W podobnym tonie wypowiadała się wicemarszałek Sejmu z Nowoczesnej Barbara Dolniak. Jej zdaniem ugrupowania opozycyjnej udowodniły, że można się porozumieć. "Stworzyliśmy Koalicję Obywatelską, do której zapraszamy wszystkie siły polityczne, żeby wspólnie zadziałać" - powiedziała.

"Ktoś postanowił, że ma być taki duopol polityczny, że wybór będzie między Platformą a PiS-em" - ocenił poseł ruchu Kukiz'15 Grzegorz Długi. "PiS na tym zresztą źle wyjdzie, według mnie, bo Platforma ma dużo większe możliwości koalicyjne.
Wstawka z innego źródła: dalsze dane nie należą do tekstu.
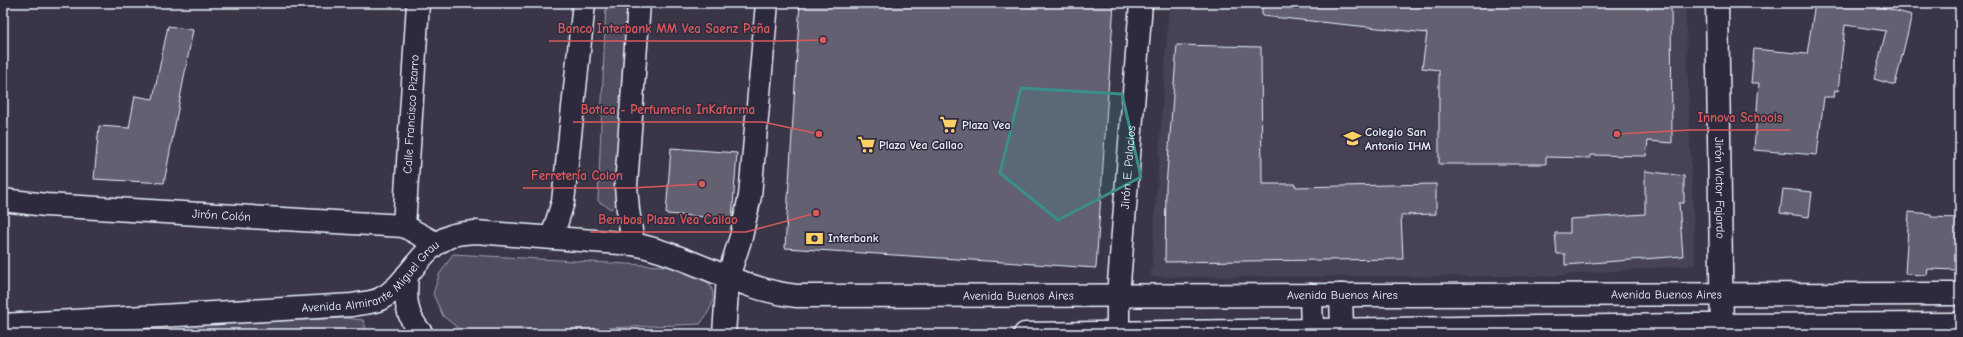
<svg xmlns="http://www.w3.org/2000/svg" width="1963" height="337" font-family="'Comic Neue',sans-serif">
<rect width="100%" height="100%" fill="#3a3648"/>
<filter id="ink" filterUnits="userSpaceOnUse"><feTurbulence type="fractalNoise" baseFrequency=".025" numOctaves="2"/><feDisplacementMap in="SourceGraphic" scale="8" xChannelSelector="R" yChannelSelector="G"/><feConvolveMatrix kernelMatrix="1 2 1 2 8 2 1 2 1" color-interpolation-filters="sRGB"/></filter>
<g filter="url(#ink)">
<path fill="#464354" d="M 1169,3 L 1685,3 L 1695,265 L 1550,276 L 1151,277 Z"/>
<path fill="#504e5f" stroke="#9ca0ac" d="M 606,3 L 636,3 L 624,196 L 611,209 L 598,201 Z
M 453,254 L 696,268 C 718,289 718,301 700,324 L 465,334 L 443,316 L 433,294 L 439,275 Z
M 346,318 L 363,320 L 368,334 L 184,334 L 186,325 Z
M 173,330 L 173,334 L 53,334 Z"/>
<path fill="#636171" stroke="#e8f1f8" d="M 800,3 L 1114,3 L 1096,268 L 785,248 Z
M 1262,3 L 1388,3 L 1430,7 L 1431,3 L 1671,3 L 1672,143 L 1648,141 L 1646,156 L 1590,155 L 1590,158 L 1546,157 L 1546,164 L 1439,164 L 1439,70 L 1422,68 L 1427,33 L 1262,16 Z
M 1815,3 L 1833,3 L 1854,6 L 1854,3 L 1865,3 L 1912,15 L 1895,85 L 1874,79 L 1886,31 L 1845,25 L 1838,91 L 1835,90 L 1834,97 L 1824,97 L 1817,155 L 1754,150 L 1759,83 L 1751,83 L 1754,49 L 1807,54 Z
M 168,26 L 193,30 L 164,183 L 94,179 L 99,126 L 129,128 L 135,96 L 153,99 Z
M 1177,45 L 1261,47 L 1262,184 L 1295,184 L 1296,187 L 1436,184 L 1436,214 L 1401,215 L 1403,259 L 1165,262 L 1166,186 Z
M 671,148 L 737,153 L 732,219 L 666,214 Z
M 1645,171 L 1684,176 L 1684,203 L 1679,203 L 1683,256 L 1565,265 L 1565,254 L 1557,254 L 1555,233 L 1570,233 L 1570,219 L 1645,214 Z
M 1783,189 L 1812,192 L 1809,217 L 1780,213 Z
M 1909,212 L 1931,214 L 1931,217 L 1960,218 L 1960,270 L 1928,269 L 1927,275 L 1905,274 Z"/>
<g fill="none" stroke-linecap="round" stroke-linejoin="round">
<defs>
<g id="street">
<path id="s1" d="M 1717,3 L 1722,334"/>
<path id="s2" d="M 3,200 L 46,205 L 404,226 L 435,243"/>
<path id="s3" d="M 404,226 L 418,3"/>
<path d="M 728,277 L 741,237 L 750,196 L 767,3"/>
<path d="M 1341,295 L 1342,329 L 1349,334"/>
<path id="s4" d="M 1118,332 L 1118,296 L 1141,3"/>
<path d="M 1309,334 L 1312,330 L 1311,295"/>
</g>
<g id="secondary">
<path d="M 552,237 L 563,202 L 584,3"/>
<path d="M 633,244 L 628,210 L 626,186 L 639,3"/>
<path d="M 407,275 C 405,300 405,315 422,334"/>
<path id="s5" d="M 3,325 L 352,305 C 361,303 372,303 380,299 C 409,285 417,249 451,236 C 458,233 467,233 475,232 L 633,244 C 690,255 739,290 797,296 L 1960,294"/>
<path d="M 724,334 L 728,277"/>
<path d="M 1025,334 L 1686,325 L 1960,324"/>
</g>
</defs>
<use href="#street" stroke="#e8f1f8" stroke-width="25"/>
<use href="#secondary" stroke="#e8f1f8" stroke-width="25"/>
<use href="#street" stroke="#2f2a3d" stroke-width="22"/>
<use href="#secondary" stroke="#2f2a3d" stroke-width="22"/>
</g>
</g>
<path fill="#3a8f8a" fill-opacity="0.2" stroke="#3a8f8a" stroke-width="3" stroke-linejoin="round" d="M 1021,88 L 1122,94 L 1141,177 L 1058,220 L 1000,173 Z"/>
<defs>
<symbol id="supermarket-bare" viewBox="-9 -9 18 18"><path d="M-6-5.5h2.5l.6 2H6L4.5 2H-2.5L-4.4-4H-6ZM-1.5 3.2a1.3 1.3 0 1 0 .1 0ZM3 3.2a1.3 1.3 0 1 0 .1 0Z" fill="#ffd166" stroke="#2f2a3d" stroke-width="2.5" paint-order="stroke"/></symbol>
<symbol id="university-bare" viewBox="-9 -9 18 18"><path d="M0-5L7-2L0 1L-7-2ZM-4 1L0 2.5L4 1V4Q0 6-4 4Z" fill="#ffd166" stroke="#2f2a3d" stroke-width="2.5" paint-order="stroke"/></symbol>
<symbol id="bank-bare" viewBox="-9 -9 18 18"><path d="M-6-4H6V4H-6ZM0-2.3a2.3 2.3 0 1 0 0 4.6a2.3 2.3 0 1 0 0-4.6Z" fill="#ffd166" stroke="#2f2a3d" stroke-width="2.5" paint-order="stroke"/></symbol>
</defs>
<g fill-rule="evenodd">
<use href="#supermarket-bare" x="936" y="112" width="25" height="25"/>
<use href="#university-bare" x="1340" y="126" width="25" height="25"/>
<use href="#supermarket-bare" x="854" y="132" width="25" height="25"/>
<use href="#bank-bare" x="802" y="226" width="25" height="25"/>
</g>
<g text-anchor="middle" stroke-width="3" stroke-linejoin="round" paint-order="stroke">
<g font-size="12" fill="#e8f1f8" stroke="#2f2a3d">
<text dy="4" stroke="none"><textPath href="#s3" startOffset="112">Calle Francisco Pizarro</textPath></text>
<text dy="4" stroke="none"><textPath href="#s4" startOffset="165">Jirón E. Palacios</textPath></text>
<text dy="4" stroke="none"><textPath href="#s1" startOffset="185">Jirón Victor Fajardo</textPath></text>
<text dy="4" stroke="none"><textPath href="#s2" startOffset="219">Jirón Colón</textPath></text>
<text dy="4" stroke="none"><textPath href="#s5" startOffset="379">Avenida Almirante Miguel Grau</textPath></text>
<text dy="4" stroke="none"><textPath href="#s5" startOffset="1375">Avenida Buenos Aires</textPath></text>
<text dy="4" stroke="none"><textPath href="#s5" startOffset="1699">Avenida Buenos Aires</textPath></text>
<text dy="4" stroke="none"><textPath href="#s5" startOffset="1051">Avenida Buenos Aires</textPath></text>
</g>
<g font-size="12" font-weight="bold" fill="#e8f1f8" stroke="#2f2a3d" text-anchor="start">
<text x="962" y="129">Plaza Vea</text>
<text x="1365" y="136">Colegio San<tspan x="1365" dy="14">Antonio IHM</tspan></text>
<text x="879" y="149">Plaza Vea Callao</text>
<text x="828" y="242">Interbank</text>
</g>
</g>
<path fill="none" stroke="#da5a5c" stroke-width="1.5" d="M823 40L778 41H549M819 134L763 122H573M1617 134L1690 130H1790M702 184L631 188H523M816 213L746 232H590"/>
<g fill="#da5a5c" stroke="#2f2a3d" stroke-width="1.5">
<circle cx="823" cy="40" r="4"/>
<circle cx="819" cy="134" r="4"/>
<circle cx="1617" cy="134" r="4"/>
<circle cx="702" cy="184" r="4"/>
<circle cx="816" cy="213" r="4"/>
</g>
<g font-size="13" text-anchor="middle" font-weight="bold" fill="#da5a5c" stroke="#2f2a3d" stroke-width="3" stroke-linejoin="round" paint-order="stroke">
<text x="664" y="33">Banco Interbank MM Vea Saenz Peña</text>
<text x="668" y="114">Botica - Perfumeria InKafarma</text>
<text x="1740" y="122">Innova Schools</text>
<text x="577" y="180">Ferretería Colon</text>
<text x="668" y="224">Bembos Plaza Vea Callao</text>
</g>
<rect width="1963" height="337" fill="none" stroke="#2f2a3d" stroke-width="16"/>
<rect x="8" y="8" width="1947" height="321" fill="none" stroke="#e8f1f8" stroke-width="1.5" filter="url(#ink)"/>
</svg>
Wobec tego cały ten plankton polityczny do siebie przyciągnie i zdobędzie 35 mandatów" - dodał. Podkreślił, że Kukiz'15 w wyborach planuje start samodzielny. "Nie ma takiej opcji, do której moglibyśmy się +przykleić+ (...), bo niestety wszyscy chcą zachowania obecnego status quo, a nam się to niespecjalnie podoba" - powiedział.

Natomiast wiceminister kultury i dziedzictwa narodowego Jarosław Sellin (PiS) mówił o tym, że "korekta ordynacji" była konieczna. "Choćby z tego względu, że mieliśmy do czynienia z tzw. +wędrującymi mandatami+" - podkreślił. Jak mówił, zdarzały się sytuacje, w których "po odpowiednim przeliczeniu (głosów) uznawało się, że np. na Pomorzu jednak mandat się nie należy, a ten mandat z Pomorza powinien przejść do Śląska". "Uczciwsze jest dla wyborców, jeśli wiedzą, ilu europosłów wybierają" - przekonywał.

Rzecznik prezydenta Krzysztof Łapiński podkreślał z kolei, że dotychczasowa Ordynacja wyborcza do Parlamentu Europejskiego była jedną z "najbardziej skomplikowanych" i "najbardziej niezrozumiałych". "Pytanie, jakie będą konsekwencje polityczne tych zmian - tego nie wiemy, bo zobaczymy, jakie będą koalicje; natomiast cieszę się, że w tej dyskusji padają różne głosy, argumenty polityczne, nawet merytoryczne, a nikt nie zarzuca tej zmianie, że jest niekonstytucyjna" - powiedział.